ASSIGNMENT:
Transcribe the records that follow exactly. Skip the pictures.

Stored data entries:
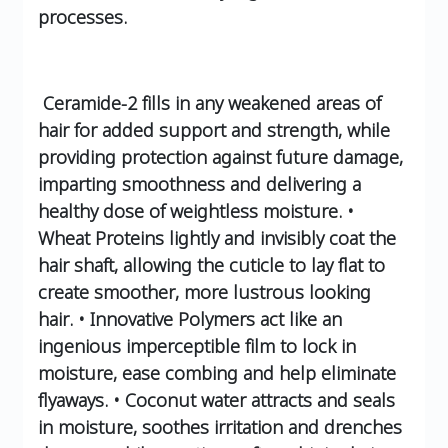
processes.
Ceramide-2 fills in any weakened areas of
hair for added support and strength, while
providing protection against future damage,
imparting smoothness and delivering a
healthy dose of weightless moisture.
•
Wheat Proteins lightly and invisibly coat the
hair shaft, allowing the cuticle to lay flat to
create smoother, more lustrous looking
hair.
• Innovative Polymers act like an
ingenious imperceptible film to lock in
moisture, ease combing and help eliminate
flyaways.
• Coconut water attracts and seals
in moisture, soothes irritation and drenches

THE COMPLETED TASK:
processes.
Ceramide-2 fills in any weakened areas of
hair for added support and strength, while
providing protection against future damage,
imparting smoothness and delivering a
healthy dose of weightless moisture.
•
Wheat Proteins lightly and invisibly coat the
hair shaft, allowing the cuticle to lay flat to
create smoother, more lustrous looking
hair.
• Innovative Polymers act like an
ingenious imperceptible film to lock in
moisture, ease combing and help eliminate
flyaways.
• Coconut water attracts and seals
in moisture, soothes irritation and drenches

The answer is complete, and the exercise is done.